#### [Data to examine]
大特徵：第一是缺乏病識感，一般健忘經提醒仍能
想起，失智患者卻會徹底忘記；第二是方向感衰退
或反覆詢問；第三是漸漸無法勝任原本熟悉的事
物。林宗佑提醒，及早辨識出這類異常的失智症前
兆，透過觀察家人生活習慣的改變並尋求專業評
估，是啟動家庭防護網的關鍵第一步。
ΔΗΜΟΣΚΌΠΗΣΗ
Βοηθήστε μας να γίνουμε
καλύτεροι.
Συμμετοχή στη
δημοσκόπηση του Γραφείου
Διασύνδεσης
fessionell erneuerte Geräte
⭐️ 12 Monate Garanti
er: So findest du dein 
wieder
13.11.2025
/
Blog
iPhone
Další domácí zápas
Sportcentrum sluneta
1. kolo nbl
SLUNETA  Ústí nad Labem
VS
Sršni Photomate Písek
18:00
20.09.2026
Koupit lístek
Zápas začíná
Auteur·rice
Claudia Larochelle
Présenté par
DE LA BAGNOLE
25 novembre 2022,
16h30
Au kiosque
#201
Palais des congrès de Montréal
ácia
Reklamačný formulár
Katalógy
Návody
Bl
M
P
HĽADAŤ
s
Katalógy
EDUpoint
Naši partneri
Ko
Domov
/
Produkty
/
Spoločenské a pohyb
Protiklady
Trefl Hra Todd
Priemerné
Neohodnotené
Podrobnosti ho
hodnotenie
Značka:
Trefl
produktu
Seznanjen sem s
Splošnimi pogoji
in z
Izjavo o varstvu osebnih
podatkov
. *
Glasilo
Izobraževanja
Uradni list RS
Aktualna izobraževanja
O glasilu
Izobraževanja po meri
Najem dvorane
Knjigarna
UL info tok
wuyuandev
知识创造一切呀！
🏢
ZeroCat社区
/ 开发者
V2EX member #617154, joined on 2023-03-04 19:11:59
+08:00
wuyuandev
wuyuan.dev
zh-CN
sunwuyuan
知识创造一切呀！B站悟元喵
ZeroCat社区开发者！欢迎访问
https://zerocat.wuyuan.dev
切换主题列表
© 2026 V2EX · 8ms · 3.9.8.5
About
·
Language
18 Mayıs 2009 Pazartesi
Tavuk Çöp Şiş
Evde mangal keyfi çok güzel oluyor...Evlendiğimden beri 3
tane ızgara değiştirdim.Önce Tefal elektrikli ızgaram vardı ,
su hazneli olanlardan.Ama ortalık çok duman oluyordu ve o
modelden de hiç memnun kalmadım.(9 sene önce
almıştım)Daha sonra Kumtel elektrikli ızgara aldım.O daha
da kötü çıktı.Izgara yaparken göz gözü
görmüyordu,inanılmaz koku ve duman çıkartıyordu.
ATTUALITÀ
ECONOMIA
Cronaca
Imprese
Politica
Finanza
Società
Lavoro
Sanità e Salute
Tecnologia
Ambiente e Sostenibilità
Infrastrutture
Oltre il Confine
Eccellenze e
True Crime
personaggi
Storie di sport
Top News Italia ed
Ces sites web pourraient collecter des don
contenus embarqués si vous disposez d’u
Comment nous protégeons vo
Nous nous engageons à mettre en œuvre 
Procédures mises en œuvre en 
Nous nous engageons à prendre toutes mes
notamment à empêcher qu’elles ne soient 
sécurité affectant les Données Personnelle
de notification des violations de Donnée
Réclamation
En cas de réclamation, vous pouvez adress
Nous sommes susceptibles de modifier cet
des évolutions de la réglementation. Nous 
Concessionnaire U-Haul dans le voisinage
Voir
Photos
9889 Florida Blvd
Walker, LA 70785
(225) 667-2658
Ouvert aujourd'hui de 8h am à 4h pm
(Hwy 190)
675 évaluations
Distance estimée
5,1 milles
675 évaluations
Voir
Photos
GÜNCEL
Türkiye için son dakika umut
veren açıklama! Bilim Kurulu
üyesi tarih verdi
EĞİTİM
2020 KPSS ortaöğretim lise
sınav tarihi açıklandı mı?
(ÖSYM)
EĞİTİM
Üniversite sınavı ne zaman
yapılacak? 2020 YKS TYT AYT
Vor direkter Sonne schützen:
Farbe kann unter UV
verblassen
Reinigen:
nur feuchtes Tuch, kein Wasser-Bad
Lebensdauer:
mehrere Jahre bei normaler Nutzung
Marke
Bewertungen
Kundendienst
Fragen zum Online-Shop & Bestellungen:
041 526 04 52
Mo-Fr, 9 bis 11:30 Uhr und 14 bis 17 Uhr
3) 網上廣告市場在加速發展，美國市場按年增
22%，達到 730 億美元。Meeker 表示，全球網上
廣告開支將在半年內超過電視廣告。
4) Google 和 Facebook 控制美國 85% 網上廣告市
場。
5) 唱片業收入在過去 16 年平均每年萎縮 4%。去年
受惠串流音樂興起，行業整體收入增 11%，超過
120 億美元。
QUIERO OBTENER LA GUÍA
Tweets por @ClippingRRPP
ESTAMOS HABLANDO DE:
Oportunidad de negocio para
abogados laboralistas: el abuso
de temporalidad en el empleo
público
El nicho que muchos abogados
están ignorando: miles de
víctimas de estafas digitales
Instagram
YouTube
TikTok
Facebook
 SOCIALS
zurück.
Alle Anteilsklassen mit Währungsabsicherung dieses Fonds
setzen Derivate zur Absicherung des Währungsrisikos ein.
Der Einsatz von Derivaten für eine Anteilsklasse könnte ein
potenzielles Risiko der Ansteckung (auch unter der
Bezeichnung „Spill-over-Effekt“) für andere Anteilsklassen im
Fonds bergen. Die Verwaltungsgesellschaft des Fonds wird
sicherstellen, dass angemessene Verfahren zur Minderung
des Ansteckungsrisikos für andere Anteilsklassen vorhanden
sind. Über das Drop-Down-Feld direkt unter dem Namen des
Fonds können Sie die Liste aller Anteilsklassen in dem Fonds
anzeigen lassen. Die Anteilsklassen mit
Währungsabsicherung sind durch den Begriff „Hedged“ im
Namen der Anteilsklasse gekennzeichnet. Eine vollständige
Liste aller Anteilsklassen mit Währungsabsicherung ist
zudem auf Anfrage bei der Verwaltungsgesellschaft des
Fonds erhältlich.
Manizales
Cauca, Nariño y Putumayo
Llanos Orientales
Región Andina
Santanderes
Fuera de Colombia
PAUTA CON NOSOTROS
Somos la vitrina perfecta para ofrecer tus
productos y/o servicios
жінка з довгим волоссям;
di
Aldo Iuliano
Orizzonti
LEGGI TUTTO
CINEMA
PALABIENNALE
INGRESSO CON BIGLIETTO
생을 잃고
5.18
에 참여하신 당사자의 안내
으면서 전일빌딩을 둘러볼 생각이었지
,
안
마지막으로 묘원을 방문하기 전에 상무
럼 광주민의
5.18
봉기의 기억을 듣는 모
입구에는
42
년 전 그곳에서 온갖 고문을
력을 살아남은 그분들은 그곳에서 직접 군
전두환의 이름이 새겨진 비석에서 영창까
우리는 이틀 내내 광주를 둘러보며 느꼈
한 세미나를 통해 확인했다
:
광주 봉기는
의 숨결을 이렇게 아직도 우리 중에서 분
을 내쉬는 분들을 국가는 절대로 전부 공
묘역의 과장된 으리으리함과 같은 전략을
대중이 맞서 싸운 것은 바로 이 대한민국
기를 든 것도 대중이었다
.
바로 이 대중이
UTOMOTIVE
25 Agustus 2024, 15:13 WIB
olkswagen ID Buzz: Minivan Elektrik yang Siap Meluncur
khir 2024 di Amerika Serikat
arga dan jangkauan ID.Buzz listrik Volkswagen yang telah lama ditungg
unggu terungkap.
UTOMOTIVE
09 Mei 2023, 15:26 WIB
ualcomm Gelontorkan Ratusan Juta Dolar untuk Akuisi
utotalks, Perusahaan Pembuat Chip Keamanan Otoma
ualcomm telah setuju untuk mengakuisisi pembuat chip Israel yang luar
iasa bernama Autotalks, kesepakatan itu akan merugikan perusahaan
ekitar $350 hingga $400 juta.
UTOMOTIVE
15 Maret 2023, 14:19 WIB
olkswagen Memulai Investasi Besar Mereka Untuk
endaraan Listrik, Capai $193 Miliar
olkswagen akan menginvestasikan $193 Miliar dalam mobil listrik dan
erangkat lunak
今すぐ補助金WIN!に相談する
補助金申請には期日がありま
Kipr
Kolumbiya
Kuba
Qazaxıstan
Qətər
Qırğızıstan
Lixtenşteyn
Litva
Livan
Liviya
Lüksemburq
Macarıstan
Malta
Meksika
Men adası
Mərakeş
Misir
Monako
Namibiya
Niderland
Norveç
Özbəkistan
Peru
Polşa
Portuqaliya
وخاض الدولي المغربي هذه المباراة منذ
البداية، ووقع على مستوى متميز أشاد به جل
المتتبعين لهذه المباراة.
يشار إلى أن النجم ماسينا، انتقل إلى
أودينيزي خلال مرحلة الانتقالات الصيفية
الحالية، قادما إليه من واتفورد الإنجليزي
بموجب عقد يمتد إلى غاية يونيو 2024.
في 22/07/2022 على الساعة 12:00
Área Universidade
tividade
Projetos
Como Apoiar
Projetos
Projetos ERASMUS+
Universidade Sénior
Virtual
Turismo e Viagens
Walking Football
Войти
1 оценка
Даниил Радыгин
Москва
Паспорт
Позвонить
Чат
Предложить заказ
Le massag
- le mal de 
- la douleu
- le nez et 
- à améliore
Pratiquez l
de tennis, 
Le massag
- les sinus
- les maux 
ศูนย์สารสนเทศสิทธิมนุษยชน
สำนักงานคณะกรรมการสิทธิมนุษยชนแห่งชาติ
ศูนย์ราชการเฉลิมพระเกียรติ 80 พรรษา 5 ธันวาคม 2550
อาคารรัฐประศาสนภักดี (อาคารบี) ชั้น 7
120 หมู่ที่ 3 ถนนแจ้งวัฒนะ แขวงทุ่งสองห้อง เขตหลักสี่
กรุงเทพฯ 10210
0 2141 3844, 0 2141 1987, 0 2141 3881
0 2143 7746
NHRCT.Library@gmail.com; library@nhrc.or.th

#### [What this task involves]
Copy exactly the stretch of data above from the line with "utotalks, Perusahaan Pembuat" through the line with "الحالية، قادما إليه من واتفورد الإنجليزي", and omit all other lines.

#### [Solution for this task]
utotalks, Perusahaan Pembuat Chip Keamanan Otoma
ualcomm telah setuju untuk mengakuisisi pembuat chip Israel yang luar
iasa bernama Autotalks, kesepakatan itu akan merugikan perusahaan
ekitar $350 hingga $400 juta.
UTOMOTIVE
15 Maret 2023, 14:19 WIB
olkswagen Memulai Investasi Besar Mereka Untuk
endaraan Listrik, Capai $193 Miliar
olkswagen akan menginvestasikan $193 Miliar dalam mobil listrik dan
erangkat lunak
今すぐ補助金WIN!に相談する
補助金申請には期日がありま
Kipr
Kolumbiya
Kuba
Qazaxıstan
Qətər
Qırğızıstan
Lixtenşteyn
Litva
Livan
Liviya
Lüksemburq
Macarıstan
Malta
Meksika
Men adası
Mərakeş
Misir
Monako
Namibiya
Niderland
Norveç
Özbəkistan
Peru
Polşa
Portuqaliya
وخاض الدولي المغربي هذه المباراة منذ
البداية، ووقع على مستوى متميز أشاد به جل
المتتبعين لهذه المباراة.
يشار إلى أن النجم ماسينا، انتقل إلى
أودينيزي خلال مرحلة الانتقالات الصيفية
الحالية، قادما إليه من واتفورد الإنجليزي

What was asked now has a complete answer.